L’écrasement de l’opposition
La jeunesse du parti n’a pas manqué de répondre à la mission que Trotsky avait placée entre ses mains. Elle jouera un rôle prépondérant dans toutes les luttes à venir de l’opposition. Lors de la XIIIe conférence du parti qui verra la victoire de la bureaucratie, l’opposition obtiendra la majorité dans la quasi-totalité des cellules d’étudiants, ainsi que dans un tiers des cellules de l’armée rouge. Les Jeunesses Communistes n’y participent pas, mais elles sont entièrement gagnées à l’opposition. En réponse, Zinoviev et Staline limogent quinze membres élus de leur Comité Central et les mutent dans des villes isolées. Bien que l’opposition soit majoritaire dans plusieurs grandes villes, la direction parvient à limiter ses élus à seulement trois délégués à la conférence nationale.

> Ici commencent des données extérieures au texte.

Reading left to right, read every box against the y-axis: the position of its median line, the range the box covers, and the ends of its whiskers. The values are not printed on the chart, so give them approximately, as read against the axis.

Après la défaite de la XIIIe conférence, l’opposition en Russie se ralliera derrière Trotsky dans l’opposition de gauche, avant d’être définitivement éliminée par Staline dans des camps volontairement calqués sur ceux du régime nazi. Cette détermination à éradiquer physiquement les meilleurs éléments du bolchévisme montre à quel point cette tendance terrifiait la bureaucratie. Dix ans après avoir proclamé la défaite de l’opposition, Staline mobilisait encore d’immenses moyens pour supprimer toute trace de la vieille garde bolchévique dans les ignobles Procès de Moscou. Si la bureaucratie avait peur à ce point de l’opposition, c’est parce que la défaite de cette dernière n’était en aucun cas une fatalité. L’opposition bolchévique avait contre elle le poids de forces sociales immenses, de l’appareil d’État d’un pays entier, mais elle représenta une telle menace pour la bureaucratie que cette dernière finit par se convaincre que la présence du moindre marxiste en Russie représentait un danger mortel pour sa suprématie.
La lutte de l’opposition bolchévique est une immense source d’inspiration et de leçons, dont les communistes actuels doivent absolument se saisir. Nous appelons la jeunesse communiste et révolutionnaire à s’organiser et à faire sienne les mots de Léon Trotsky : « Hors du parti l’obéissance passive qui fait emboîter mécaniquement le pas après les chefs, hors du parti l’impersonnalité, la servilité, le carriérisme ! Le bolchévique n’est pas seulement un homme discipliné : c’est un homme qui, dans chaque cas et sur chaque question, se forge une opinion ferme et la défend courageusement, non seulement contre ses ennemis, mais au sein de son propre parti ».